The availability of physical infrastructure: Distance to the nearest facility is an important factor in planning for health services provision. Health care facility must be located within a reasonable distance, and the cost of seeking service should be affordable for equitable health care provision. This will avoid loss of time and money. Furthermore, telecommunication (telephones, cellular phones, two-way radios and internet) is essential for emergency referrals to higher levels of care. This is essential for the transmission of important data, epidemic alerts, administrative and management support. Hence, increase of prevention of various diseases and assurance of healthier population.

(3) Implementation capability

Inorder to achieve the suggested solutions to overcome the problem of health services provision, the GVT and FBOs should be able to attract and deploy resources required to achieve the intended objectives. They included readiness of institution to change such as the allocation of funds to be proportional with the growth of population, the quality and qualification of the institution’s human resources, the distribution of formal and informal power within the institution, the institution’s financial stability and the extent of its technology, equipment and supplies.

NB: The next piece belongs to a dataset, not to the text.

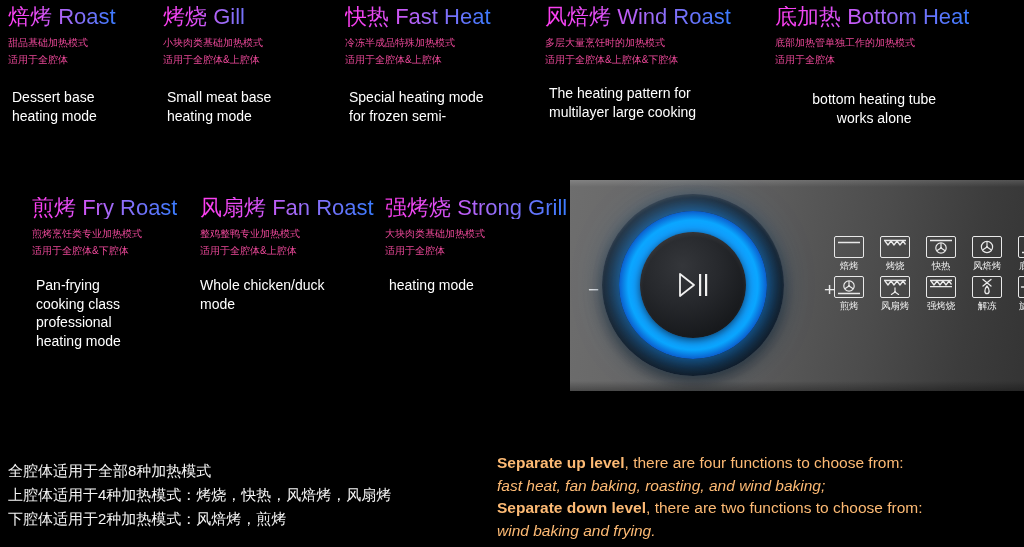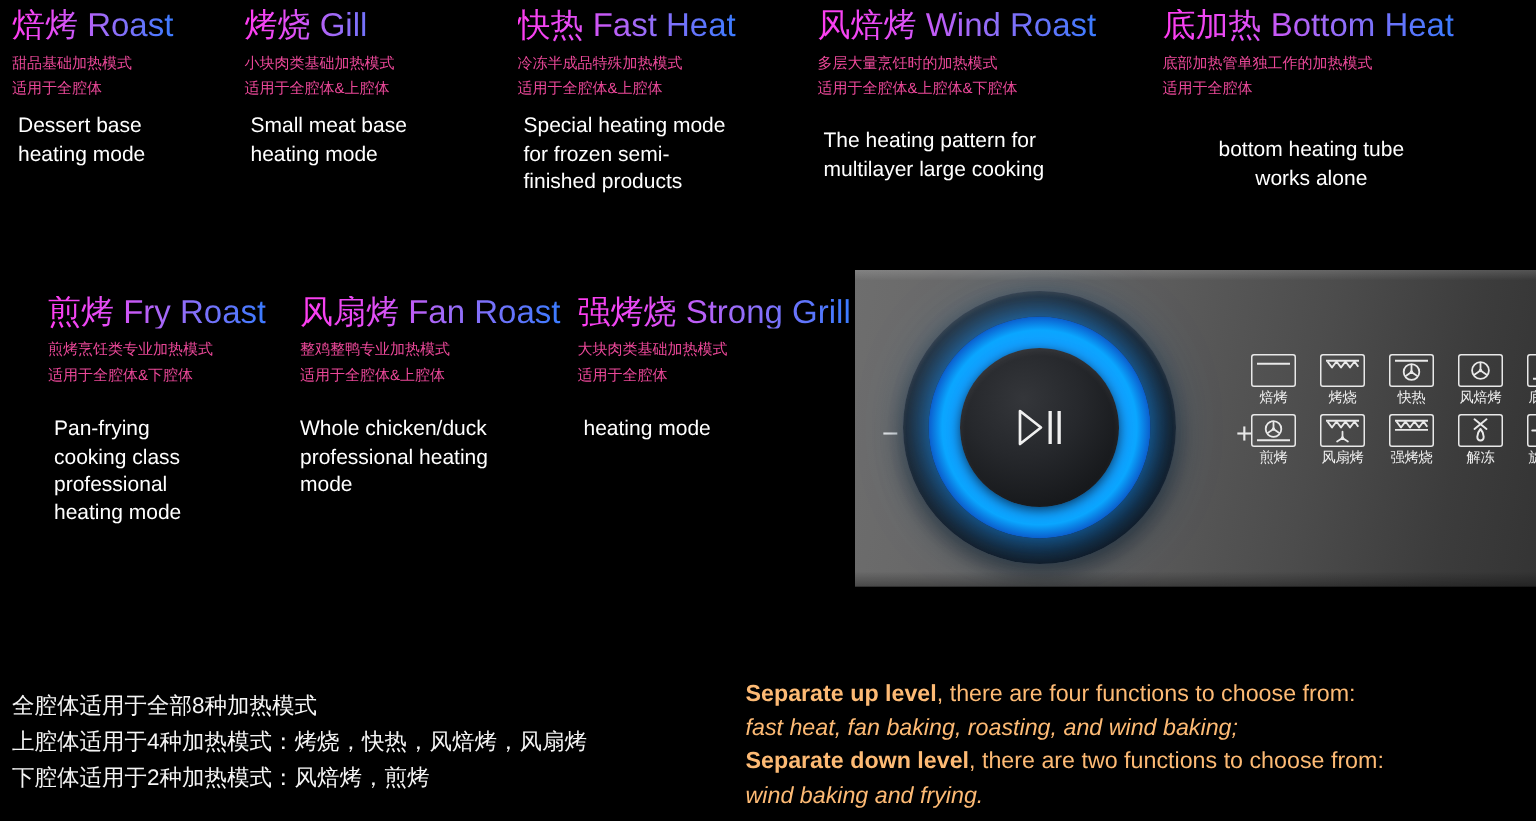"Dessert base" .mode-en { margin-top: 6px -> 20px }
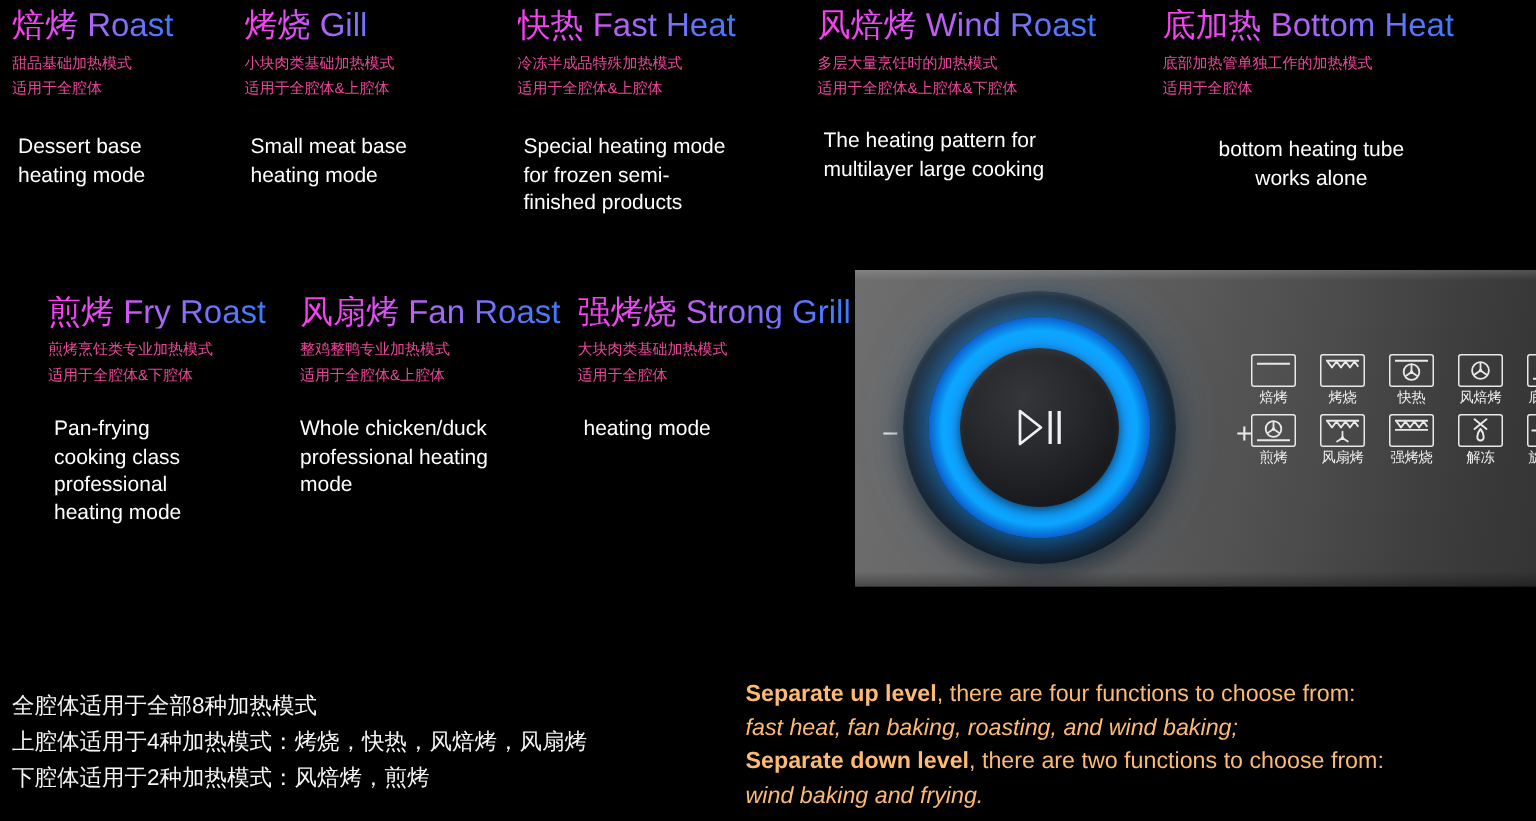"finished products" div.ind { html: <div>finished products</div> -> none }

4. Conclusions, Policy Implications and Recommendations

The situation of health services provision in GVT and FBOs co-operated health care facilities is of moderate status. There were problems such as high costs for drugs and other treatments, long distances from home to health care facilities, insufficient numbers of doctors and nurses, discrimination and long waiting time for treatment. It was identified that these problems were facilitated by; running costs, budget in the health sector, infrastructure, business oriented notions, management of health plans, ethical conducts for workers, health education to patients and health care facilities as well as income of the society. Findings in this study recommended that co-operation in health services provision between the GVT and FBOs health care facilities in Dodoma region is of essential importance. However, the positive achievement of solving the problems should follow the analysed strategies including; the root causes of the moderate status of health services in health care facilities, environmental conditions facing the co-operated health care facilities between the GVT and FBOs and the implementation capability of the GVT and FBOs co-operated health care facilities. Furthermore, the Government of Tanzania in co-operation with Faith-Based Organizations should ensure strong leadership and management team. This will: assist in the availability of health care facilities that are proportional with the need of the growing population; ensure improvement of infrastructure and working facilities; ensure good management of health plan; ensure availability of essential drugs with reasonable costs and the availability of human resources.